START TEXT TO READ

Grow Light Comparison
HID vs LED vs Fluorescent
Generally speaking, HID is currently the most popular type of grow lighting. However, due to their greater energy efficiency and growing technology, fluorescent and LED fixtures are quickly gaining ground. HID light setups are usually cheaper up front, but create a lot of heat and use a lot of electricity causing additional electric costs as well as equipment costs like A/C. To help give a comparison we're going to break it down by growth stages.
Seedlings and clones don't need much light, and the light they need can't be too intense. The most common propagation lighting that we see used, and that we recommend, are fluorescent grow lights. This is because fluorescent grow lights produce enough light to grow the young plants but isn't too harsh to burn their little leaves or create too much heat. After fluorescent grow lights, LED has become the second most popular method that we see. We're talking your more basic LED grow lights like the ones that screw into a typical household light socket, strip lights, and ufos, not your K5 series KIND LED grow light. The least recommended grow light for propagating seedlings or clones would be HID (Metal Halide) due to the heat, intensity, and just overall overkill. If you've got a 150w metal halide 3 feet about your seedlings you'll probably do fine, everything else is overkill and will probably hurt your plant more than help unless you've got the lamp all the way to the ceiling. For overall performance to the cost/efficiency we'd recommend fluorescent grow lights, with 125w CFL and a basic reflector and light hangers typically coming in a little cheaper than a 2 tube 2 foot T5 fixture and giving you more light. If you're able to find some cheap veg LED bulbs on sale cheap you can build out a great little propagation setup as well.

END TEXT TO READ

INSTRUCTIONS:
A: Reproduce the lines of the records from the line with "genus: Gurania" to the line with "genus: Ehretia", including both of those lines.
B: Carry on the grow light comparison from where it stops.
The text and the records have nothing to do with each other.

START DATASET EXCERPTS

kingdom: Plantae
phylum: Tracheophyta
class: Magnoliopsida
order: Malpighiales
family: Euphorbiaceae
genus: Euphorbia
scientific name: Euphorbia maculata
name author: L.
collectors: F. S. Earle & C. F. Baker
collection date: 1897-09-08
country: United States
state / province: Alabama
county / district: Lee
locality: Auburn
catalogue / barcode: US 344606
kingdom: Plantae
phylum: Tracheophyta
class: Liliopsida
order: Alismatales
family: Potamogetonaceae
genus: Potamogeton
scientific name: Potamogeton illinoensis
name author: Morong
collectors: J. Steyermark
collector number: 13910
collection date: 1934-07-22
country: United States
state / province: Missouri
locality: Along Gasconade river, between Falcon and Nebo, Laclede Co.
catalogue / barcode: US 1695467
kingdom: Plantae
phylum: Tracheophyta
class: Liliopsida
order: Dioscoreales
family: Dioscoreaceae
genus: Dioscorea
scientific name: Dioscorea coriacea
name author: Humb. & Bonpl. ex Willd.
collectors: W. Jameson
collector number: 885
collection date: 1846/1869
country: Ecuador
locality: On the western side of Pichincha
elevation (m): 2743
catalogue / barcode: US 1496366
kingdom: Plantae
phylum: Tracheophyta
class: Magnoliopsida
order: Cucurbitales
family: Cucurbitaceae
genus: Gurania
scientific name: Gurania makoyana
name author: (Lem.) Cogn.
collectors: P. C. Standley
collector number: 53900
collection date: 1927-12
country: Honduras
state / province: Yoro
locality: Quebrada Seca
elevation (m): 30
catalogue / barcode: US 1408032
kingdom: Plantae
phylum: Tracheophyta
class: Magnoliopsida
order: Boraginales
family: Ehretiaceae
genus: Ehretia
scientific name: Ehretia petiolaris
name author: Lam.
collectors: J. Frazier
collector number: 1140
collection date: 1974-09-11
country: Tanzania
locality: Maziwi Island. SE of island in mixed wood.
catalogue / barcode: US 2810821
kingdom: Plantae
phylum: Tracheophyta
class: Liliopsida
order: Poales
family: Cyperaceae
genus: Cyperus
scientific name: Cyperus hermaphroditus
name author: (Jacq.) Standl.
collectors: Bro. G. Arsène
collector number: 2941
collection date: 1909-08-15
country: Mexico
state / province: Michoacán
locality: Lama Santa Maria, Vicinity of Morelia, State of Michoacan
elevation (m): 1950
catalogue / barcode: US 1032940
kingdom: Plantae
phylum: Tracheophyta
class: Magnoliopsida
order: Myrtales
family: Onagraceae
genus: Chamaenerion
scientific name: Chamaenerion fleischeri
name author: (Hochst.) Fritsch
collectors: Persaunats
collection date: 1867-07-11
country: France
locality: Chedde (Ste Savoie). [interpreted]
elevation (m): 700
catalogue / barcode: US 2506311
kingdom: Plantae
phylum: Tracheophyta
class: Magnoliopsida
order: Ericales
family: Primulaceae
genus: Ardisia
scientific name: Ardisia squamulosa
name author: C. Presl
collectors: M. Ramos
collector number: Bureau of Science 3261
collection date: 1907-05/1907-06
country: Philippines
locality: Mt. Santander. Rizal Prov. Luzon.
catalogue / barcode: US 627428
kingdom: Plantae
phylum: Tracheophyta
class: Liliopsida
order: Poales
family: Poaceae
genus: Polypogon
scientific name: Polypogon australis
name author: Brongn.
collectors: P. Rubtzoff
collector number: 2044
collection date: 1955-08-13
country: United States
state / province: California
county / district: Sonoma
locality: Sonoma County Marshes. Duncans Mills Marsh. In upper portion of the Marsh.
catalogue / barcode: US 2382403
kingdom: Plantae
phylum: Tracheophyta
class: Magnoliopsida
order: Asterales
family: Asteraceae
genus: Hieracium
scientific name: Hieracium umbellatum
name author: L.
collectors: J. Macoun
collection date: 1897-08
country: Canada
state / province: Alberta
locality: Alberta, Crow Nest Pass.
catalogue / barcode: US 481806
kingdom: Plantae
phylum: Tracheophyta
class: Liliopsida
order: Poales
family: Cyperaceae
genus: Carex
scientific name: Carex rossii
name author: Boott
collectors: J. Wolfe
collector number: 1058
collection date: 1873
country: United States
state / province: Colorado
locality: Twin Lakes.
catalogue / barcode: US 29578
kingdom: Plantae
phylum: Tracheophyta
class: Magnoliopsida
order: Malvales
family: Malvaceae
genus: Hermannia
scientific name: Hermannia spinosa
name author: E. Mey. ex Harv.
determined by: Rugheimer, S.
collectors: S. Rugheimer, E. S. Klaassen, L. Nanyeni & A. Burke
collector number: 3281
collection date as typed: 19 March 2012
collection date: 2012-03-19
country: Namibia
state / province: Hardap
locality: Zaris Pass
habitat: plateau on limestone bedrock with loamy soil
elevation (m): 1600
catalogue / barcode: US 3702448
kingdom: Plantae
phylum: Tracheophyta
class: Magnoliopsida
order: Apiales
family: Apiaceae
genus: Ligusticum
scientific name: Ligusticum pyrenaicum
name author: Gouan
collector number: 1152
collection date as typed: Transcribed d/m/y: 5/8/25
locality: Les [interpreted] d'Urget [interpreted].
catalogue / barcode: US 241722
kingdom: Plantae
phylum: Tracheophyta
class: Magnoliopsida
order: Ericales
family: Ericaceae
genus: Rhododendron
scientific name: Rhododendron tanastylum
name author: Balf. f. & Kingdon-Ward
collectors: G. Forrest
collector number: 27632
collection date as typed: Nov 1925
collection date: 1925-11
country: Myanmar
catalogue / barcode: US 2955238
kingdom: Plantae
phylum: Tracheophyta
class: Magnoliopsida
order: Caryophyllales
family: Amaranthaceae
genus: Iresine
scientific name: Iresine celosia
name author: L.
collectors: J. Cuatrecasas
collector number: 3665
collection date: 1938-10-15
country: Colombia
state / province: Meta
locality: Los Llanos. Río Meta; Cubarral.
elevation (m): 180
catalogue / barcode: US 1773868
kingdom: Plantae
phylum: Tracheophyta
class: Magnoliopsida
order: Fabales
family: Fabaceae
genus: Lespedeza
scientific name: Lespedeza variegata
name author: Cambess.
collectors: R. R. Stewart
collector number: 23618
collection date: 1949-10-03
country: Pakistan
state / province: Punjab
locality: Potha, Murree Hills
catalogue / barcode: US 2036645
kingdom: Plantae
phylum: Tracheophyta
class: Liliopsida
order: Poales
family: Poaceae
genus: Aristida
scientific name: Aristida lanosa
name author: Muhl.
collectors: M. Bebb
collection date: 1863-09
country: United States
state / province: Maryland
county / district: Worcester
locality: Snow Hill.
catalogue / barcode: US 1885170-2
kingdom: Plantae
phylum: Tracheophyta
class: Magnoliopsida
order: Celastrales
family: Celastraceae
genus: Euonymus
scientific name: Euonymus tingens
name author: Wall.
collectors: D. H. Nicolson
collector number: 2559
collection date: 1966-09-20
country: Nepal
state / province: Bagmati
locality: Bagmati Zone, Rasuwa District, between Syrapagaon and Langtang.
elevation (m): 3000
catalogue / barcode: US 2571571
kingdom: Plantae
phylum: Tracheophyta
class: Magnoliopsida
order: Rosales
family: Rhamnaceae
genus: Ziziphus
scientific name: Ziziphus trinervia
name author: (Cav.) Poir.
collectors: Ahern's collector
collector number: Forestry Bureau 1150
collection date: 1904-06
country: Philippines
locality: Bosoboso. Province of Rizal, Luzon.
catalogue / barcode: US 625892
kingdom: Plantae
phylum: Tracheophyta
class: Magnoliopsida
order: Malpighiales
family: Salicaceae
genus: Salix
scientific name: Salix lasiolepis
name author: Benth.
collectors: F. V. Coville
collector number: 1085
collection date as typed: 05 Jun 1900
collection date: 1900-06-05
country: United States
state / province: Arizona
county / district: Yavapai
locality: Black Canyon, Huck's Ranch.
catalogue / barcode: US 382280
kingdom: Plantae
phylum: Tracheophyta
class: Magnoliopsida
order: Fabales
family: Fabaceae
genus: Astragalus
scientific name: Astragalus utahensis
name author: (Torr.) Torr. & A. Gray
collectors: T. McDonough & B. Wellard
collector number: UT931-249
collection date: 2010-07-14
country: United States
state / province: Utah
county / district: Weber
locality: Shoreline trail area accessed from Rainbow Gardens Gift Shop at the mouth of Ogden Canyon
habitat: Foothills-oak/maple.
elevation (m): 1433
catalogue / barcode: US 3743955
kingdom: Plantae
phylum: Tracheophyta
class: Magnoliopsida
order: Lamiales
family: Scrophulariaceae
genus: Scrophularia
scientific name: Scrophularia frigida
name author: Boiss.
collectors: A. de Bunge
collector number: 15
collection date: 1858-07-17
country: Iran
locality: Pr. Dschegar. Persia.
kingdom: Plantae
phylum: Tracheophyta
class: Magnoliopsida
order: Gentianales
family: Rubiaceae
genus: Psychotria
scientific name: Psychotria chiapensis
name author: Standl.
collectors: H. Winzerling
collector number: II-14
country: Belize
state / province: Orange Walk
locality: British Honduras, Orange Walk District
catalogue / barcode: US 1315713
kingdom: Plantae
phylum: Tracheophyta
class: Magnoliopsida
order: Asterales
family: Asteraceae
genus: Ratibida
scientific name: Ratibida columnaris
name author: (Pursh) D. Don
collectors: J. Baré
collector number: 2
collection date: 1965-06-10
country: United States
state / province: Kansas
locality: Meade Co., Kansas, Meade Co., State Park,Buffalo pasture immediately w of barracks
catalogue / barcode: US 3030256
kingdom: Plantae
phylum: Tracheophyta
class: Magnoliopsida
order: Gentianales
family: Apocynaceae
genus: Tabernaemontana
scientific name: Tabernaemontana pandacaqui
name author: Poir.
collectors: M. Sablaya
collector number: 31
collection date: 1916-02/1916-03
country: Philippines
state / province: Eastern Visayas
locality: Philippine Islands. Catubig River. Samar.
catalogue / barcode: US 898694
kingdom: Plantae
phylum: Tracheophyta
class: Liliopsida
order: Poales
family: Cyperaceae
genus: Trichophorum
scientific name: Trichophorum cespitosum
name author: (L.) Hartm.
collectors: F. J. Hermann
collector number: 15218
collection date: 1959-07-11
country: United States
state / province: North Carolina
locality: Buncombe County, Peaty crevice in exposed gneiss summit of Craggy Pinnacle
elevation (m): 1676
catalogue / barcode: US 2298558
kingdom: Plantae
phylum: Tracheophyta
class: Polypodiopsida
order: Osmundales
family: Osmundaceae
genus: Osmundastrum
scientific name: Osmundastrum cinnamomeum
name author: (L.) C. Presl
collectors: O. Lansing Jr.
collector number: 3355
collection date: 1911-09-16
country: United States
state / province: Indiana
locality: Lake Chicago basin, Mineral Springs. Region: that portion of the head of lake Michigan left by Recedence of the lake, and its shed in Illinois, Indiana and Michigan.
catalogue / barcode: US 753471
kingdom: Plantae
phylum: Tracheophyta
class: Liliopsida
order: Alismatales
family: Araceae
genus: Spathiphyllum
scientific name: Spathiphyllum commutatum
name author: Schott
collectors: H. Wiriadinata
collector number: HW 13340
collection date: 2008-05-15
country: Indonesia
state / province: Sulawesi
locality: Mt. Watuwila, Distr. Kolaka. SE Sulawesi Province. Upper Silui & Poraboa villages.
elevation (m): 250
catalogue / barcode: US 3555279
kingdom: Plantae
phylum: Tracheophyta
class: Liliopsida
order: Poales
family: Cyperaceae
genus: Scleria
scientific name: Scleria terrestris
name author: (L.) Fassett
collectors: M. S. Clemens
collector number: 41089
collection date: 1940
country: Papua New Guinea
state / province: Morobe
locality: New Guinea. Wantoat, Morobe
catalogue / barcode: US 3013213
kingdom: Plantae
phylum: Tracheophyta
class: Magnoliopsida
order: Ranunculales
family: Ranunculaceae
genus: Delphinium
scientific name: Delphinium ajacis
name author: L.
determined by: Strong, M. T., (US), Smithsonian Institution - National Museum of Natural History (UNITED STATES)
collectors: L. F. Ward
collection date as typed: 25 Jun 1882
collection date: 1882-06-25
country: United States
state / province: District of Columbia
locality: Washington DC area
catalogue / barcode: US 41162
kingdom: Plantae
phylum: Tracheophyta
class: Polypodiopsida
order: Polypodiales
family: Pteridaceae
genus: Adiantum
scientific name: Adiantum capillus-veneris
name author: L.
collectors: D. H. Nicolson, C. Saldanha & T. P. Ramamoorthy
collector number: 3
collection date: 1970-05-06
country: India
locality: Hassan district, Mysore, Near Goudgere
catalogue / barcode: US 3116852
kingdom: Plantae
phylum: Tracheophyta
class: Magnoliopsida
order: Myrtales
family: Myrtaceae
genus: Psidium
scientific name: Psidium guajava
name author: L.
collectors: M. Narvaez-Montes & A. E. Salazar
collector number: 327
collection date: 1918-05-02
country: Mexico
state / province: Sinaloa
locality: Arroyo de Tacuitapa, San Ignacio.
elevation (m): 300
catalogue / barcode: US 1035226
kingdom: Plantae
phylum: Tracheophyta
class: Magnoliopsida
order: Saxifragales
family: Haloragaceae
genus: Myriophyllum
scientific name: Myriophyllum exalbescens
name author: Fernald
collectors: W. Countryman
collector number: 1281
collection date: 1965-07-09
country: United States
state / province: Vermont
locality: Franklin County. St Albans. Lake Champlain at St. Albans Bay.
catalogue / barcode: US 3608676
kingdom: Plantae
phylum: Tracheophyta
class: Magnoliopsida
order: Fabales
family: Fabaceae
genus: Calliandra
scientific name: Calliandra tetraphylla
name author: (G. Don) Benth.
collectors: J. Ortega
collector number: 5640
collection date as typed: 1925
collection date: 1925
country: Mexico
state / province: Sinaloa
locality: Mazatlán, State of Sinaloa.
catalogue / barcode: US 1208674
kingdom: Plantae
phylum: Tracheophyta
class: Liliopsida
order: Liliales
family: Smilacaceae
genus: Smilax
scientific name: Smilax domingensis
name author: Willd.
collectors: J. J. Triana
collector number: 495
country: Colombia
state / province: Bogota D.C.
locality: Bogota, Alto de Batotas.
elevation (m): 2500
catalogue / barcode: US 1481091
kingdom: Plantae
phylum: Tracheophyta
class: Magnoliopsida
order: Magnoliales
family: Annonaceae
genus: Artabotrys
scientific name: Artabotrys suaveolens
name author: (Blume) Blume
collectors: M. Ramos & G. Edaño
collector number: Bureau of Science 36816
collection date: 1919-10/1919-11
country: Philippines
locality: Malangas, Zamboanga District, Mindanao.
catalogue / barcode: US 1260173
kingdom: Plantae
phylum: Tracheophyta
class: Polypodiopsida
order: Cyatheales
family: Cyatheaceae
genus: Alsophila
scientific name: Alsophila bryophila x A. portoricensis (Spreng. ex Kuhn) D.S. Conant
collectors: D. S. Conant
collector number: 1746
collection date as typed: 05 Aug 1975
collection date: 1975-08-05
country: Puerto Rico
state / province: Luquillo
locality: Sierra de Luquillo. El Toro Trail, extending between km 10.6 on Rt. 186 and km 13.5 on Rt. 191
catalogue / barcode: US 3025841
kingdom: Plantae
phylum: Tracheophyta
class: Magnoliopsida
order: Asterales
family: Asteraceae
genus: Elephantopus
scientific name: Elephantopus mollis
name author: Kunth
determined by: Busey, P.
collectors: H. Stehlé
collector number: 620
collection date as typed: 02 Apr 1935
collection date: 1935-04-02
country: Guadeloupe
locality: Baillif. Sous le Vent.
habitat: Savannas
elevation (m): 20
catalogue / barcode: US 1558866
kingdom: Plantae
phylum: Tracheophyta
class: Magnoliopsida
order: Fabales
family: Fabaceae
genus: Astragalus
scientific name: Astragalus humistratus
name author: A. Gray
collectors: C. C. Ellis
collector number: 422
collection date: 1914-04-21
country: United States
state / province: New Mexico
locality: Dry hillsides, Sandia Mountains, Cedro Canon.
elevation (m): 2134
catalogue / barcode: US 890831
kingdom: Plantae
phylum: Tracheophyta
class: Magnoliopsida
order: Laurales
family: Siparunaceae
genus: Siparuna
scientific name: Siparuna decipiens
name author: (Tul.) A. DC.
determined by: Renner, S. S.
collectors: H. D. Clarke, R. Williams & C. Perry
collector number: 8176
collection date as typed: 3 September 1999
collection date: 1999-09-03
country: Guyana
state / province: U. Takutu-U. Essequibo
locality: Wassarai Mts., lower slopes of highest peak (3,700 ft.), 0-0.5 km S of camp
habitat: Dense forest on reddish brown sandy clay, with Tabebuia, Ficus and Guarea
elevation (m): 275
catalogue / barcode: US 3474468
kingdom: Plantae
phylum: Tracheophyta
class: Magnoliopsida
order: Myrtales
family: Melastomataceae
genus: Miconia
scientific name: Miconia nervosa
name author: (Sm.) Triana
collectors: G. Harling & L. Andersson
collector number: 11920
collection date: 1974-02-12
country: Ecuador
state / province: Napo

END DATASET EXCERPTS

ANSWERS BY TASK:
A:
genus: Gurania
scientific name: Gurania makoyana
name author: (Lem.) Cogn.
collectors: P. C. Standley
collector number: 53900
collection date: 1927-12
country: Honduras
state / province: Yoro
locality: Quebrada Seca
elevation (m): 30
catalogue / barcode: US 1408032
kingdom: Plantae
phylum: Tracheophyta
class: Magnoliopsida
order: Boraginales
family: Ehretiaceae
genus: Ehretia

B:
The veg phase of plant growth is when you bring in the more intense light. Fluorescents are still commonly used, though with larger fixtures and more bulbs. Hortilux's recent innovation in the past couple of years with their specialty T5 bulb has definitely improved the typical T5 veg, though they come at 3x the price per bulb. LEDs are great for veg too, even better if the LED is specifically for veg like KINDs new Veg L600. Even the bad LEDs do a decent job vegging plants. Many growers have tossed their cheap LEDs that failed to produce in flowering into their veg room with good results. HID Metal Halide grow lights are the gold standard for vegging plants for the past few decades. They produce good results and can veg some larger plants that less intense lights like fluorescent may have trouble doing. These days you have more specialty bulbs like Hortilux's Blue Metal Halide (not currently recommended by our company due to many issues with their lamp compatibility and overall build quality) or Sunmaster's Full Nova. These grow lights offer about as close as you can get to the sun as possible. Ceramic Metal Halide is now becoming popular and is praised for it's veg growth as well.
We can't call a clear winner for veg as all lighting types perform well and have their place. Fluorescents are cheap/easy/efficient for veg, with the option to spend a little more and buy specialty T5 tubes from Hortilux for even better results. LED grow lights work great, even the cheap ones, giving you a long-lasting light that doesn't degrade but at a higher up front cost. Veg specific grow lights like the KIND Veg L600 can give spectacular veg results, but with a high upfront cost. The tried and true HID grow light is always a good way to go. Even with a cheap bulb you'll get a great veg, with much more impressive results given from a specialty full spectrum daylight bulb like Sunmaster's Full Nova. Ceramic Metal Halide is another great option as well.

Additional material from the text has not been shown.